ModeSwitch-LLM: A Lightweight Phase-Aware Controller for Cross-Mode LLM Inference on a Single GPU
Pith reviewed 2026-05-25 05:24 UTC · model grok-4.3
The pith
A lightweight controller routes each LLM request to an appropriate inference mode using workload features, delivering 2.1x latency speedup and 52% lower energy per token on one GPU while keeping accuracy near FP16.
A machine-rendered reading of the paper's core claim, the machinery that carries it, and where it could break.
Core claim
ModeSwitch-LLM is a lightweight request-boundary controller that selects among FP16, quantized modes, speculative decoding, and hybrid modes such as GPTQ plus prefix caching and INT8 plus continuous batching using cheap workload-level features. On deployment-style synthetic workloads for Meta-Llama-3.1-8B-Instruct on a single NVIDIA A100 GPU, the online controller achieves a 2.10x mean latency speedup over FP16 and a 0.48x mean energy ratio, corresponding to 51.7% lower energy per token. On automatic benchmarks used as a quality gate, accuracy remains close to FP16 with a mean delta of +0.17 percentage points. Learned routers do not clearly outperform the rule-based controller because they 1
What carries the argument
The lightweight request-boundary controller that routes each request to a fixed inference mode using workload-level features.
Load-bearing premise
Cheap workload-level features suffice to select modes that reliably satisfy quality, energy, and memory constraints without post-selection violation.
What would settle it
A workload where the controller's selected mode repeatedly violates accuracy, energy, or memory limits even though the observed features match those used in training the selection rules.
Figures
read the original abstract
ModeSwitch-LLM is a lightweight request-boundary controller for improving single-GPU large language model inference efficiency by routing each request to an appropriate fixed inference mode. Instead of relying on one static serving configuration, the system selects among FP16, quantized modes, speculative decoding, and hybrid modes such as GPTQ plus prefix caching and INT8 plus continuous batching using cheap workload-level features. We evaluate ModeSwitch-LLM on Meta-Llama-3.1-8B-Instruct served on a single NVIDIA A100 GPU. On deployment-style synthetic workloads, the online controller achieves a 2.10x mean latency speedup over FP16 and a 0.48x mean energy ratio, corresponding to 51.7% lower energy per token. On automatic benchmarks used as a quality gate, accuracy remains close to FP16 with a mean delta of +0.17 percentage points.

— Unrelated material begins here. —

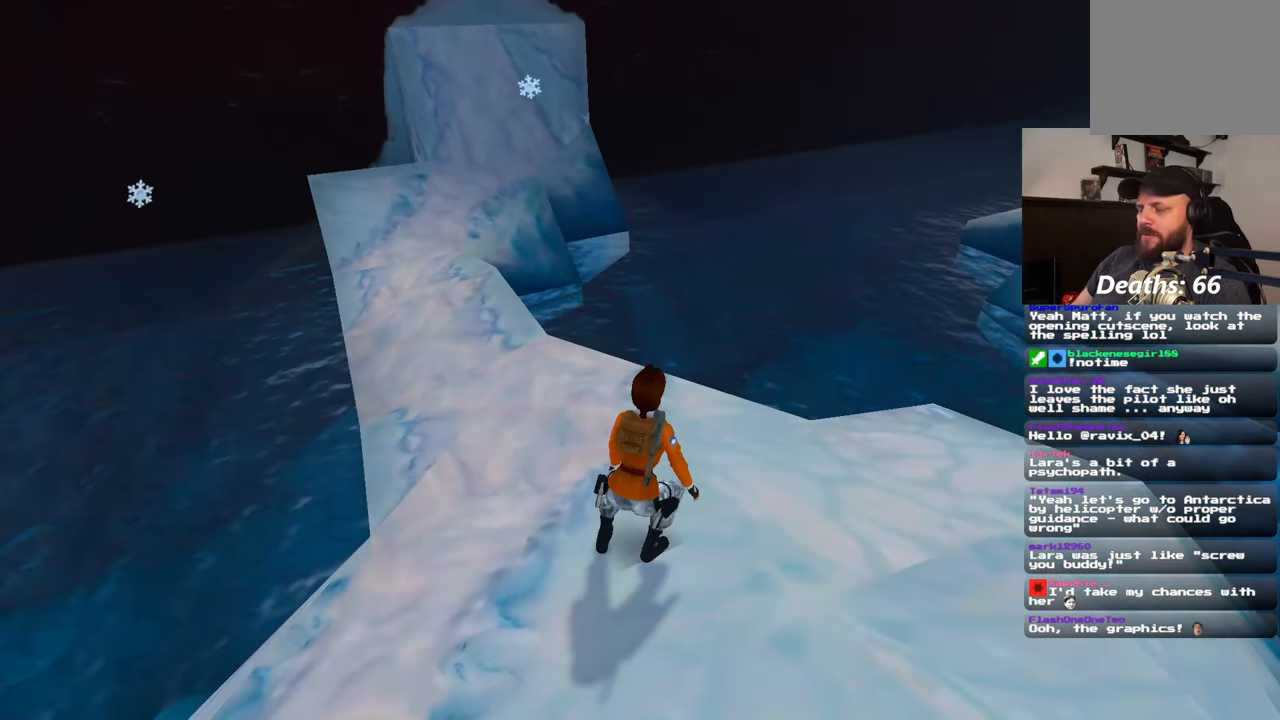
{"dt_ms": 500, "buttons": [], "left_stick": "center", "right_stick": "up-right", "events": [[33, "right_stick", "right"], [83, "right_stick", "down-right"], [417, "right_stick", "up-right"]]}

We also evaluate lightweight learned routers, but find that they do not clearly outperform the rule-based controller because they add routing overhead and more often select modes that violate quality, energy, or memory constraints. These results show that simple request-aware routing can recover substantial efficiency from existing inference modes without retraining the model or changing its architecture.
Editorial analysis
A structured set of objections, weighed in public.
Referee Report
Summary. The paper introduces ModeSwitch-LLM, a lightweight request-boundary controller that routes each LLM inference request to one of several fixed modes (FP16, quantized, speculative decoding, or hybrids such as GPTQ plus prefix caching) on a single GPU using cheap workload-level features. On Meta-Llama-3.1-8B-Instruct, it reports a 2.10x mean latency speedup and 0.48x mean energy ratio (51.7% lower energy per token) versus FP16 on deployment-style synthetic workloads, with accuracy remaining close to FP16 (mean +0.17 pp delta) on separate automatic benchmarks used as a quality gate. Learned routers are evaluated but found inferior due to added overhead and more frequent selection of modes violating quality/energy/memory constraints.

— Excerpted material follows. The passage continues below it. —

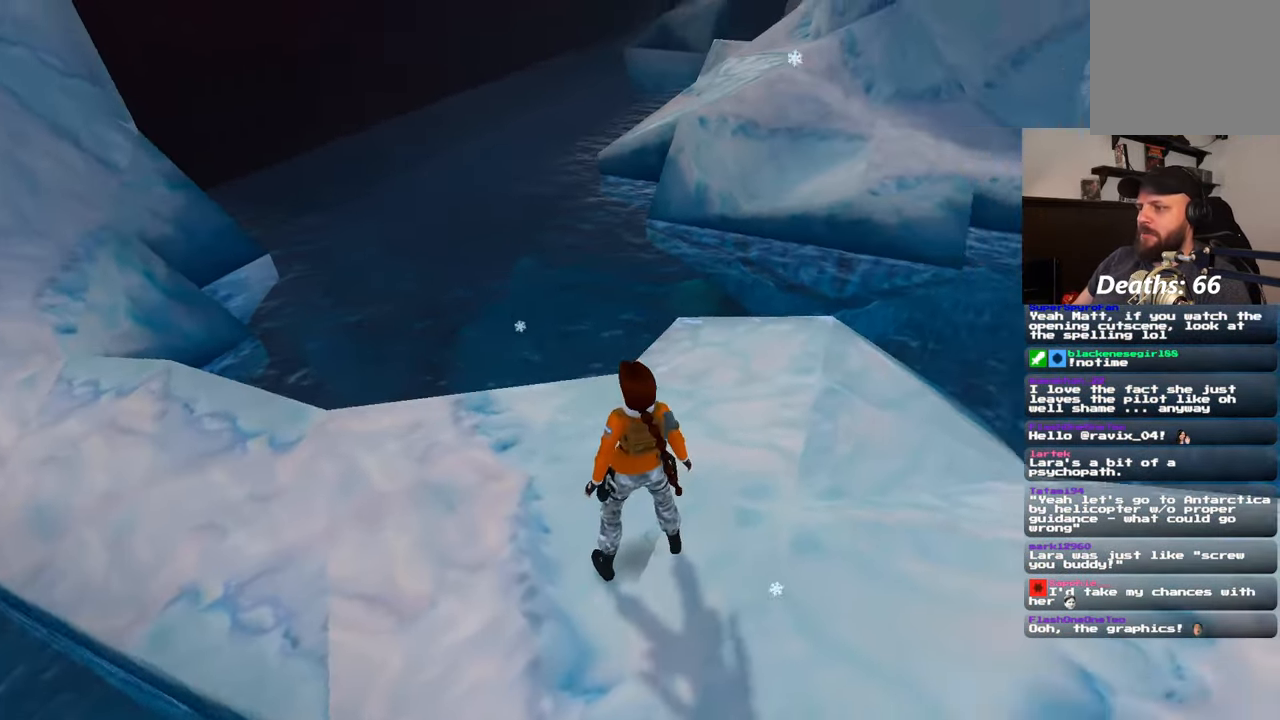
{"dt_ms": 500, "buttons": [], "left_stick": "center", "right_stick": "right", "events": [[100, "right_stick", "center"], [383, "right_stick", "right"]]}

Significance. If verified, the result shows that lightweight rule-based routing across existing inference modes can deliver substantial single-GPU efficiency gains without model retraining or architectural modification. A clear strength is the direct comparison demonstrating that the rule-based controller outperforms learned routers in this regime, underscoring the practical value of low-overhead heuristics for mode selection under real constraints.
major comments (2)
- [Evaluation on synthetic workloads] The central performance claims (2.10x latency, 0.48x energy) on synthetic workloads rest on the rule-based controller reliably selecting modes that satisfy quality, energy, and memory constraints. No violation rates, per-mode accuracy deltas, or post-selection verification results are reported for the rule-based controller on these workloads (in contrast to the learned routers, which are stated to select violating modes more often). This gap is load-bearing for the constraint-satisfaction premise.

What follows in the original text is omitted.